### Assignment
Scan the entries below for the word "pixel" and copy every line in which it occurs.
--- Records for the exercise Enclosed Below ---
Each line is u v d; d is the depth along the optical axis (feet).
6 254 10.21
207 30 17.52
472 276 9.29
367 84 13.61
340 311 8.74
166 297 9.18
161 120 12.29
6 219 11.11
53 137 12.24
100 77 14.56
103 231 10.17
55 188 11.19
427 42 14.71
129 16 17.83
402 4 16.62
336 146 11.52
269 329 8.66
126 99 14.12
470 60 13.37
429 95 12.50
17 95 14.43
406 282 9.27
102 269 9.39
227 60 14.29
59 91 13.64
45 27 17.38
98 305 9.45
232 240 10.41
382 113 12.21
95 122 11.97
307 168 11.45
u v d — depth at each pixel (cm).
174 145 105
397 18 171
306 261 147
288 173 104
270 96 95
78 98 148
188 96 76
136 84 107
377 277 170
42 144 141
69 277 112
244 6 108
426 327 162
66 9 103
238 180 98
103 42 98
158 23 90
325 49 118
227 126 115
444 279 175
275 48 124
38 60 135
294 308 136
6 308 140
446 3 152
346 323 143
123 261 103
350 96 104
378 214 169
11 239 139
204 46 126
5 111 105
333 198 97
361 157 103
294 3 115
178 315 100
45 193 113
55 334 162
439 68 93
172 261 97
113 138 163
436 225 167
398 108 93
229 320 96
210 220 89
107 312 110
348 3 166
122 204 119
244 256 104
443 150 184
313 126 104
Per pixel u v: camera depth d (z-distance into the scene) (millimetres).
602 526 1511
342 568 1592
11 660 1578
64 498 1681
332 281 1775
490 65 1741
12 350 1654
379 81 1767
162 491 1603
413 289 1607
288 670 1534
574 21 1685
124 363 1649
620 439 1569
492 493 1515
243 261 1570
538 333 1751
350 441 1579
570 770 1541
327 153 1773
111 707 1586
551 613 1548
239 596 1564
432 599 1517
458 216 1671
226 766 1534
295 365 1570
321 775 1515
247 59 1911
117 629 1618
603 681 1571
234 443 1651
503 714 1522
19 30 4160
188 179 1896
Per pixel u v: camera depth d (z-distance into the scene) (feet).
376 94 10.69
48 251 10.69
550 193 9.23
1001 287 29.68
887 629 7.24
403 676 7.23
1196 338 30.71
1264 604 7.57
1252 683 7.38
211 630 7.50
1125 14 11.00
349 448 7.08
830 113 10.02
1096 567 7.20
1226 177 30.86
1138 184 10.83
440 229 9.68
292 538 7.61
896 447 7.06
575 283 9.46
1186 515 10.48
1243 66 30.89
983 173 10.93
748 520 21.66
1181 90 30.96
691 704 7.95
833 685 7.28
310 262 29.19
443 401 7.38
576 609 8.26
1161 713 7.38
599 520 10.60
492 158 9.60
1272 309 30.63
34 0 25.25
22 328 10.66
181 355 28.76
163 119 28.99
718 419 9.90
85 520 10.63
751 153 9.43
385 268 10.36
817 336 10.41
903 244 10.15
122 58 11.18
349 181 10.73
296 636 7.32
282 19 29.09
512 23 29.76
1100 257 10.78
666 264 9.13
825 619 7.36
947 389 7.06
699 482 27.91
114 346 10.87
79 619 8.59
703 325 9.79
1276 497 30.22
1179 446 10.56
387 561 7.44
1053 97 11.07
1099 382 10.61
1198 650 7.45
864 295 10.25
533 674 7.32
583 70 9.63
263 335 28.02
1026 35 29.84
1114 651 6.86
--- End of Enclosed Records for the exercise ---
### Task result
u v d — depth at each pixel (cm).
Per pixel u v: camera depth d (z-distance into the scene) (millimetres).
Per pixel u v: camera depth d (z-distance into the scene) (feet).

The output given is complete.